Once such allotment is declared null and void, it is presumed that there was no such allotment at any point of time. If there was no such allotment, said allotments having been declared null and void

The present writ applications were filed in relation to allotment of lands in favour of the Petitioners, cancellation of such allotment by later order and initiation and continuance of the Land Acquisition Proceeding without consideration of the objections filed under Section 5A of the Land Acquisition Act, 1894 (Act).

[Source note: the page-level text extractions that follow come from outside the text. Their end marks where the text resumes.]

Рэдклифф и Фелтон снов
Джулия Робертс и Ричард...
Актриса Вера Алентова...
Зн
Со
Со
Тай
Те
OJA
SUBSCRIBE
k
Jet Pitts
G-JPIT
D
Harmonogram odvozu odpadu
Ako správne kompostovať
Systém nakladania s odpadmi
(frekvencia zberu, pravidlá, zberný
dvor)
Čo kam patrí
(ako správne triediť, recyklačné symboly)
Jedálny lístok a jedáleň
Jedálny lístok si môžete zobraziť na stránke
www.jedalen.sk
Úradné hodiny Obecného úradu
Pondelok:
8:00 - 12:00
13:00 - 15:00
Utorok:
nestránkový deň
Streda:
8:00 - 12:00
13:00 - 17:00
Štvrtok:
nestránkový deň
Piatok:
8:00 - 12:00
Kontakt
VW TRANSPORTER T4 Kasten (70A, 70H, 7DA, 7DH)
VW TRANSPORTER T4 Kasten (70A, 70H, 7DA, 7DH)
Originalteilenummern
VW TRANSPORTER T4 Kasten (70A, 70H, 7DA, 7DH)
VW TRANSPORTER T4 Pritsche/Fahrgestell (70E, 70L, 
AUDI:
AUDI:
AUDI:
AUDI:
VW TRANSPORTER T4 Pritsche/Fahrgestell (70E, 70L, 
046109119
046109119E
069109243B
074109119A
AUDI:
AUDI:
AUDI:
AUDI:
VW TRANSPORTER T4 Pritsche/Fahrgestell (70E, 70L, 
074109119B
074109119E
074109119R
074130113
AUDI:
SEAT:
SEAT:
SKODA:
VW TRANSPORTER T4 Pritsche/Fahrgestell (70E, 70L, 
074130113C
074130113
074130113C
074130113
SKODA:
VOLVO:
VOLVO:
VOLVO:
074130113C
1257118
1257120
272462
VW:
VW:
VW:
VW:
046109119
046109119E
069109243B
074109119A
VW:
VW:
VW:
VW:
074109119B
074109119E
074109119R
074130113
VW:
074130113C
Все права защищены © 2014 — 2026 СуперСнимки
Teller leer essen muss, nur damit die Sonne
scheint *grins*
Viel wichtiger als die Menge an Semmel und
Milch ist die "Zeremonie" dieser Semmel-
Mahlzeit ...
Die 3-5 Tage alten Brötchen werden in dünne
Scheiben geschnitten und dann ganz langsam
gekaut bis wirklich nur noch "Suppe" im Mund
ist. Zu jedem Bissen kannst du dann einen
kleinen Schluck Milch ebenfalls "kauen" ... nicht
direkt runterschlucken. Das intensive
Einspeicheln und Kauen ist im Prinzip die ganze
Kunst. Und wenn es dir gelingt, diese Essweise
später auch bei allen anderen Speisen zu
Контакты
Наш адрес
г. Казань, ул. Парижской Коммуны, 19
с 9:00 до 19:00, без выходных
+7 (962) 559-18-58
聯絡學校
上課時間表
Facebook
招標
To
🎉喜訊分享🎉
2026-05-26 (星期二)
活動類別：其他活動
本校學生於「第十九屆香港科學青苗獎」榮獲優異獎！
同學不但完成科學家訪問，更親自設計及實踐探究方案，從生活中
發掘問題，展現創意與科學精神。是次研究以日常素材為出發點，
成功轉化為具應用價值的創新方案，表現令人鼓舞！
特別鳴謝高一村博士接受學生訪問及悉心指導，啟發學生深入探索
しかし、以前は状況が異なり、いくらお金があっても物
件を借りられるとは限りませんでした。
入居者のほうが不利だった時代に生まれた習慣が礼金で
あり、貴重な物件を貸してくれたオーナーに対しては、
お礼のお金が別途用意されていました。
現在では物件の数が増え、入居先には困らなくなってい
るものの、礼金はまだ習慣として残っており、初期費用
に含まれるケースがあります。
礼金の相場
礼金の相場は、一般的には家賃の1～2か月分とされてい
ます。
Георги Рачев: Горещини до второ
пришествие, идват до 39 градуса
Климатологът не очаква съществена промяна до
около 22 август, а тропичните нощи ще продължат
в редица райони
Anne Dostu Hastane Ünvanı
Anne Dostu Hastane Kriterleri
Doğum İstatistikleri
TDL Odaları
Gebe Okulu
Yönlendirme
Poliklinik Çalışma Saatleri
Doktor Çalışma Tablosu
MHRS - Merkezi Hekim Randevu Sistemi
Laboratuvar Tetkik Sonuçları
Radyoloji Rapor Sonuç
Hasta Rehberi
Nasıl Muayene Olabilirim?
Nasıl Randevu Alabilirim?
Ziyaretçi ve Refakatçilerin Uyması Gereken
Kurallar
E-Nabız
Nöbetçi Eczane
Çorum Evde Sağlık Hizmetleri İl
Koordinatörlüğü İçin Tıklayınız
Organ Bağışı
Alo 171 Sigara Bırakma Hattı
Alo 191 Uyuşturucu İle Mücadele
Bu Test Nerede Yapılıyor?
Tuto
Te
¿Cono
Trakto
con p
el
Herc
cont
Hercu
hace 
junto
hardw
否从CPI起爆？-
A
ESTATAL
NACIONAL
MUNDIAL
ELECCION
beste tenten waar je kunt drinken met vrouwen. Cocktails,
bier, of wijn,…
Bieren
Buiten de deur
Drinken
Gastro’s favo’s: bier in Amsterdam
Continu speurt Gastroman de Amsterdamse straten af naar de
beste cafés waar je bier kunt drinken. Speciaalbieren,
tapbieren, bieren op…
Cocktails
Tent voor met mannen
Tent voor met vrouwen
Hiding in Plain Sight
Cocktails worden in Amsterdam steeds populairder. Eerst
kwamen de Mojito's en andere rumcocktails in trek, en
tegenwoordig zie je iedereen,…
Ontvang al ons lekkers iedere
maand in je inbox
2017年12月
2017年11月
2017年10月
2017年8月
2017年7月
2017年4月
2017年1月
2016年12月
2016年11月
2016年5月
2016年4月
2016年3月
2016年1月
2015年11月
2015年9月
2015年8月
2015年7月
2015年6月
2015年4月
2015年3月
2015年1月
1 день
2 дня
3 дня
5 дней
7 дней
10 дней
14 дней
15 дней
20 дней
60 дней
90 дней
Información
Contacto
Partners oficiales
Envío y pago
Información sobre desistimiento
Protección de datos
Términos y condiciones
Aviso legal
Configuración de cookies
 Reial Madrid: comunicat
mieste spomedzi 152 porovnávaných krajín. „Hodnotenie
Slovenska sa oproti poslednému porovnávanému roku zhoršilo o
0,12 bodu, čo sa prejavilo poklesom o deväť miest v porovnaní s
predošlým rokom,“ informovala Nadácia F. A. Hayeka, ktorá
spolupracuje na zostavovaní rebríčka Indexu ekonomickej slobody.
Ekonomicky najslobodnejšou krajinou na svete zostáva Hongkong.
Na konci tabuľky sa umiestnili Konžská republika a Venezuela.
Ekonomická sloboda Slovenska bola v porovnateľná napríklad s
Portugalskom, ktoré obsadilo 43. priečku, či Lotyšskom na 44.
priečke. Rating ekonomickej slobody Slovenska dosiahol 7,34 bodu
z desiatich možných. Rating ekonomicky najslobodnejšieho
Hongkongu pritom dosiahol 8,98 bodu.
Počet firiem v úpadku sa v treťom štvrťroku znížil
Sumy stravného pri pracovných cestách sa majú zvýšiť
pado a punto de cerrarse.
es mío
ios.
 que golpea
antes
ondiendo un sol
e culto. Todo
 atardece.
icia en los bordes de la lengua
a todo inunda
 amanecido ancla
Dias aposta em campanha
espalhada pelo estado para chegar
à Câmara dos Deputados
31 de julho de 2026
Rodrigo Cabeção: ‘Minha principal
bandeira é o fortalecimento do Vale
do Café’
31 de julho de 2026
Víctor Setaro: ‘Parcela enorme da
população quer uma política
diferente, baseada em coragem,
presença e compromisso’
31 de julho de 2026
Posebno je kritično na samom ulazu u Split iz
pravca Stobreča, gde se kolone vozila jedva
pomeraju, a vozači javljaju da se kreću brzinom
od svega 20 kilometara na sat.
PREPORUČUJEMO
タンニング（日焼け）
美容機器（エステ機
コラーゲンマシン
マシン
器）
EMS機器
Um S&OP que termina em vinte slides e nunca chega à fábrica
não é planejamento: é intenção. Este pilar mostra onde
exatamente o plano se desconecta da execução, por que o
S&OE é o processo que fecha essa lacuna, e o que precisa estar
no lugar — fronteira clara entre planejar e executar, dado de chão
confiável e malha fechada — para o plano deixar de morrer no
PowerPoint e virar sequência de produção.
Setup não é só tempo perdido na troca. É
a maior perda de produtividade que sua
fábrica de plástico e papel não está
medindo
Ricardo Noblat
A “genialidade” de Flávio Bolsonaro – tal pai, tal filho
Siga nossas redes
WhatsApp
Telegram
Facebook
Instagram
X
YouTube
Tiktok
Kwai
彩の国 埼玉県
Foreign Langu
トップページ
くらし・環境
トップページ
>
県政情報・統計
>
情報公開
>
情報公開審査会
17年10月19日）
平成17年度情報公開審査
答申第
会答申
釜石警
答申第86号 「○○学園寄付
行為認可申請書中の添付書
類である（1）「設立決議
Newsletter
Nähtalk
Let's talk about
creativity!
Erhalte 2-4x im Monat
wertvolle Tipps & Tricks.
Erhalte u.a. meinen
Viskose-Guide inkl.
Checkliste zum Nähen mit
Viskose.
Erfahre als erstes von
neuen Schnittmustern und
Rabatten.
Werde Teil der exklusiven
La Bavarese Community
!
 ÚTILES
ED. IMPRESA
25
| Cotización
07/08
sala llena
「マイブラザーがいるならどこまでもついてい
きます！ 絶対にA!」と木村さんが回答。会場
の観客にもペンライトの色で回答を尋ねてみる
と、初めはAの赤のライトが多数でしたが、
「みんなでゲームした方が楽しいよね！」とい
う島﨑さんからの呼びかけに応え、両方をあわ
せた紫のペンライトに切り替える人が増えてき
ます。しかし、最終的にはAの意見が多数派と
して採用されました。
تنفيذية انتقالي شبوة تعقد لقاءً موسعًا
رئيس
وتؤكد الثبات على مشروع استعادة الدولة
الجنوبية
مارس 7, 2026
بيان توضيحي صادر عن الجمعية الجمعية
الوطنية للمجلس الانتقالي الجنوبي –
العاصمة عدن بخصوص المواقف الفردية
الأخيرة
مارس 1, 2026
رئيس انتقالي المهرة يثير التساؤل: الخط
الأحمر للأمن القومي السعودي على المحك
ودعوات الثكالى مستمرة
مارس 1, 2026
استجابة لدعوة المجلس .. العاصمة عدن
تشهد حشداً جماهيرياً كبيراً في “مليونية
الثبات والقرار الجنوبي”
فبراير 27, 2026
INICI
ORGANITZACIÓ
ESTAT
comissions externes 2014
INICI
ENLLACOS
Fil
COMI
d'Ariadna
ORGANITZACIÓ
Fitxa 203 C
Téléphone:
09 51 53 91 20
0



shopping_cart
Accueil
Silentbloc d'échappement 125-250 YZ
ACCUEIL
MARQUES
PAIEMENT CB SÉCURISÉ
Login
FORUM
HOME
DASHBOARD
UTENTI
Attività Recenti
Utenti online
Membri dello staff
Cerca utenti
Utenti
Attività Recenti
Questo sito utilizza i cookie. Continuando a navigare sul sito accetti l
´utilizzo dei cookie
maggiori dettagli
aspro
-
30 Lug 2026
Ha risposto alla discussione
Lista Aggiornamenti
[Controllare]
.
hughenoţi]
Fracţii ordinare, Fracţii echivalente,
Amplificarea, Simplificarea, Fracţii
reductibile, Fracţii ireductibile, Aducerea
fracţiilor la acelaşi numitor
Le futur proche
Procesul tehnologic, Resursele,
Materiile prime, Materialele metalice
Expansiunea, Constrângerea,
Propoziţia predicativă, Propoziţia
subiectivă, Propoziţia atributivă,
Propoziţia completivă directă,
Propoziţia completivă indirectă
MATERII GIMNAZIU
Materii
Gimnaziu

It was the contention of Parties that once the proceedings under the Act has been initiated and objections were called, without disposing of objections made, no other proceeding could be initiated. Further contention was that if the allotments made in favour of the Petitioners were not in accordance with the Rules, before initiating the land acquisition proceeding, the State Government should have taken the exercise of finding out as to whether such allotments were legal or not. The land acquisition proceeding having been initiated on the basis that the Petitioners were the land owners, it was no more open for the State to say that the allotments made in favour of the Petitioners were in contravention of the Rules.

State on other hand contended that once the allotment in favour of the Petitioners was declared to be null and void, they had no right to challenge the land acquisition proceeding, not being owners of the properties sought to be acquired and further when the order passed by the State Government declaring the allotment made in favour of the Petitioners null and void not been challenged, the Petitioners cannot challenge the acquisition proceeding so long they are not declared owners of the properties sought to be acquired and therefore, even if the land acquisition proceeding had reached the stage of award, the same was not open to be challenge at the instance of the Petitioners who were no more owners of the lands acquired under notification issued under Section 4 of the Act.

The Court observed that the process for examining the legality of allotments made in favour of the Petitioners started much after Section 4 Notification was issued. Even by the time the State Government started the process of examining the legality of the allotments made in favour of the Petitioners, objections under Section 5A of the Act had already been filed. However, undisputedly in course of the proceeding under the Act, it was brought to the notice of the Government that the allotment made in favour of the Petitioners was without approval of the State Government and accordingly the Vigilance Department was directed to conduct enquiry. On the basis of the interim report submitted by the Directorate of Vigilance, notices were issued to all the Petitioners to show cause as to why such allotments should not be cancelled or declared null and void and be resumed. No reply was submitted and therefore, the State authorities accepted the Vigilance report and declared the allotments null and void.

Once such allotment is declared null and void, it is presumed that there was no such allotment at any point of time. If there was no such allotment, said allotments having been declared null and void, it was not open for them to challenge the land acquisition proceeding as they were not the owners of the properties sought to be acquired under the said proceeding.

It was further held that since all the allotments were made without prior approval of the Government by then concerned official, such allotments were rightly declared to be null and void and without jurisdiction.